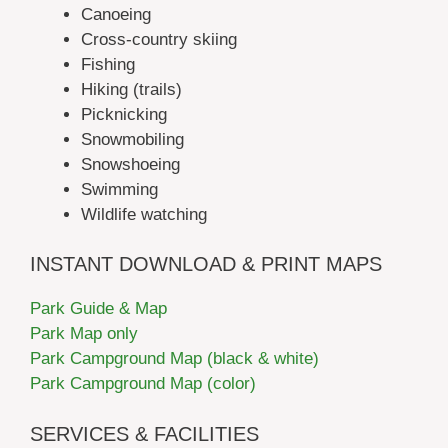
Canoeing
Cross-country skiing
Fishing
Hiking (trails)
Picknicking
Snowmobiling
Snowshoeing
Swimming
Wildlife watching
INSTANT DOWNLOAD & PRINT MAPS
Park Guide & Map
Park Map only
Park Campground Map (black & white)
Park Campground Map (color)
SERVICES & FACILITIES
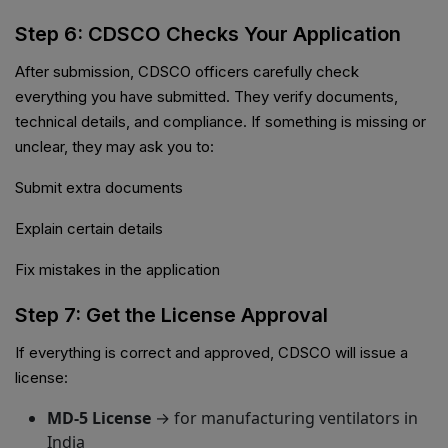
Step 6: CDSCO Checks Your Application
After submission, CDSCO officers carefully check
everything you have submitted. They verify documents,
technical details, and compliance. If something is missing or
unclear, they may ask you to:
Submit extra documents
Explain certain details
Fix mistakes in the application
Step 7: Get the License Approval
If everything is correct and approved, CDSCO will issue a
license:
MD-5 License
→ for manufacturing ventilators in
India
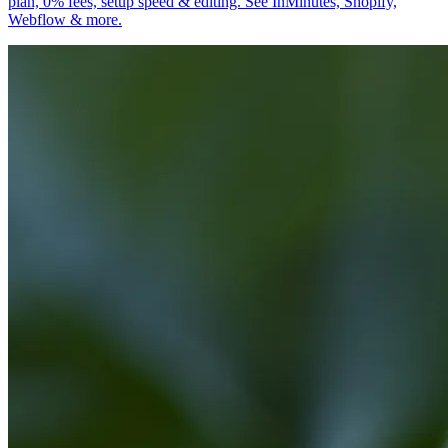
plan, 0% fees, setup speed & editing. See InMinutes, Shopify,
Webflow & more.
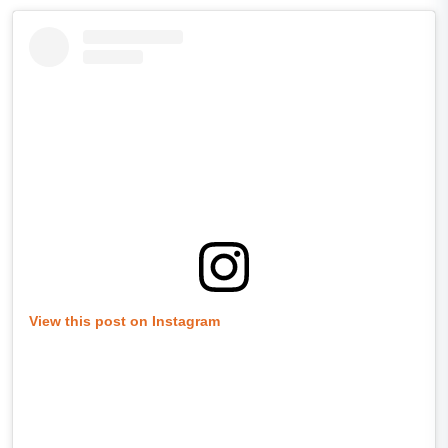
View this post on Instagram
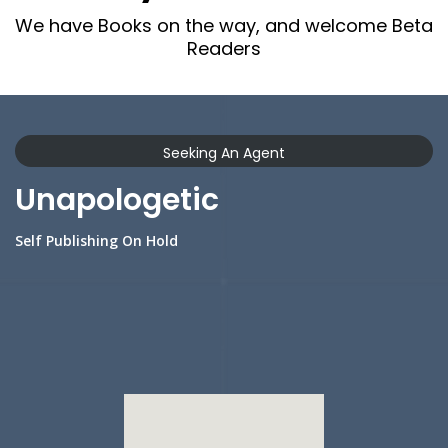
We have Books on the way, and welcome Beta
Readers
Seeking An Agent
Unapologetic
Self Publishing On Hold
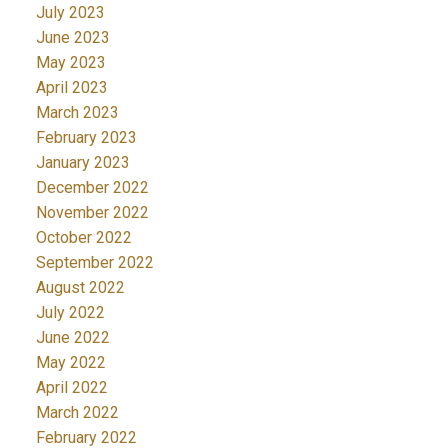
July 2023
June 2023
May 2023
April 2023
March 2023
February 2023
January 2023
December 2022
November 2022
October 2022
September 2022
August 2022
July 2022
June 2022
May 2022
April 2022
March 2022
February 2022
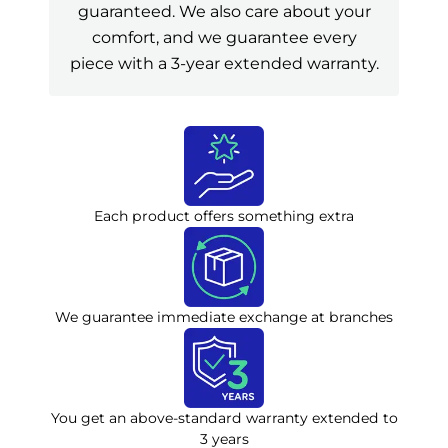
guaranteed. We also care about your
comfort, and we guarantee every
piece with a 3-year extended warranty.
Each product offers something extra
We guarantee immediate exchange at branches
You get an above-standard warranty extended to
3 years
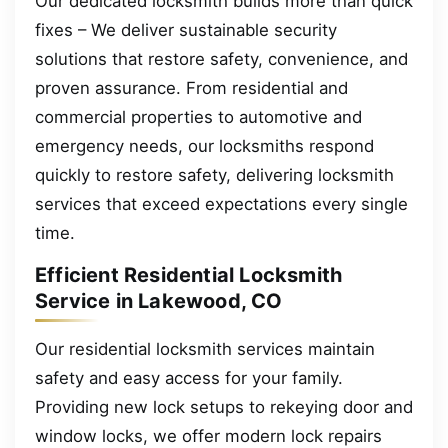
Our dedicated locksmith builds more than quick
fixes – We deliver sustainable security
solutions that restore safety, convenience, and
proven assurance. From residential and
commercial properties to automotive and
emergency needs, our locksmiths respond
quickly to restore safety, delivering locksmith
services that exceed expectations every single
time.
Efficient Residential Locksmith
Service in Lakewood, CO
Our residential locksmith services maintain
safety and easy access for your family.
Providing new lock setups to rekeying door and
window locks, we offer modern lock repairs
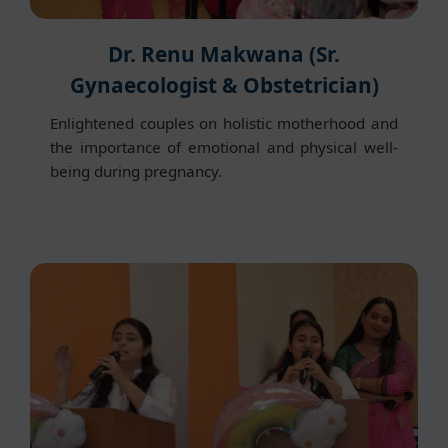
Dr. Renu Makwana (Sr.
Gynaecologist & Obstetrician)
Enlightened couples on holistic motherhood and
the importance of emotional and physical well-
being during pregnancy.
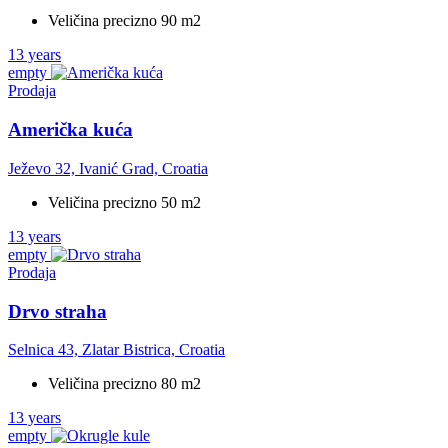
Veličina precizno 90 m2
13 years
empty
Prodaja
Američka kuća
Ježevo 32, Ivanić Grad, Croatia
Veličina precizno 50 m2
13 years
empty
Prodaja
Drvo straha
Selnica 43, Zlatar Bistrica, Croatia
Veličina precizno 80 m2
13 years
empty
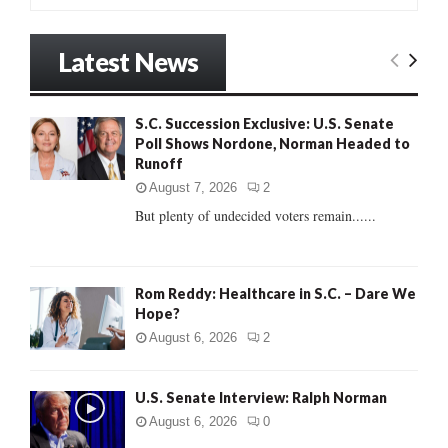
a
S
r
Latest News
c
E
h
f
A
S.C. Succession Exclusive: U.S. Senate
o
Poll Shows Nordone, Norman Headed to
r
R
Runoff
:
C
August 7, 2026
2
But plenty of undecided voters remain......
H
Rom Reddy: Healthcare in S.C. – Dare We
Hope?
August 6, 2026
2
U.S. Senate Interview: Ralph Norman
August 6, 2026
0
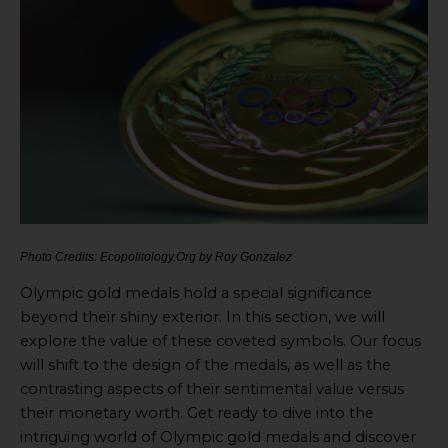
Photo Credits: Ecopolitology.Org by Roy Gonzalez
Olympic gold medals hold a special significance
beyond their shiny exterior. In this section, we will
explore the value of these coveted symbols. Our focus
will shift to the design of the medals, as well as the
contrasting aspects of their sentimental value versus
their monetary worth. Get ready to dive into the
intriguing world of Olympic gold medals and discover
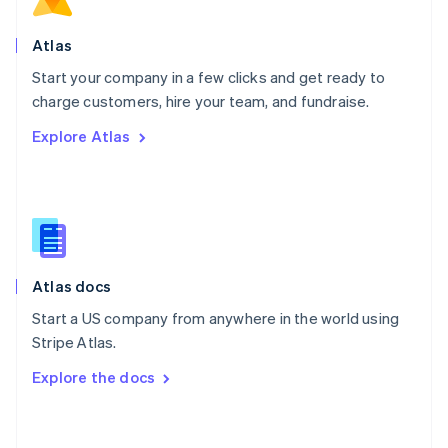
English
Poland
Atlas
English
Start your company in a few clicks and get ready to
Portugal
Português
English
charge customers, hire your team, and fundraise.
Romania
Explore Atlas
English
Singapore
English
简体中文
Slovakia
English
Slovenia
English
Italiano
Atlas docs
Spain
Español
English
Start a US company from anywhere in the world using
Sweden
Stripe Atlas.
Svenska
English
Switzerland
Explore the docs
Deutsch
Français
Italiano
English
Thailand
ไทย
English
United Arab Emirates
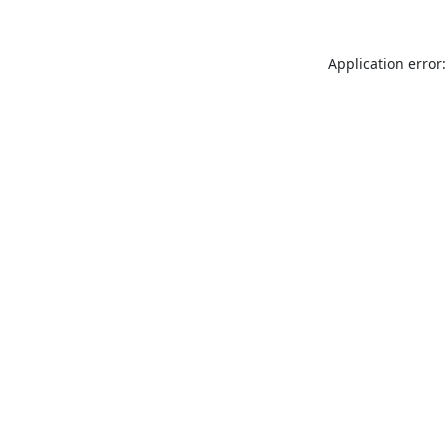
Application error:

## WORK INSTRUCTIONS
Update the stretch from the line that contains "Our dedicated locksmith" through the line that contains "window locks, we offer modern lock repairs" so that "safety" becomes "protection" throughout, with all else unchanged. Return only those lines.

## TASK RESPONSE
Our dedicated locksmith builds more than quick
fixes – We deliver sustainable security
solutions that restore protection, convenience, and
proven assurance. From residential and
commercial properties to automotive and
emergency needs, our locksmiths respond
quickly to restore protection, delivering locksmith
services that exceed expectations every single
time.
Efficient Residential Locksmith
Service in Lakewood, CO
Our residential locksmith services maintain
protection and easy access for your family.
Providing new lock setups to rekeying door and
window locks, we offer modern lock repairs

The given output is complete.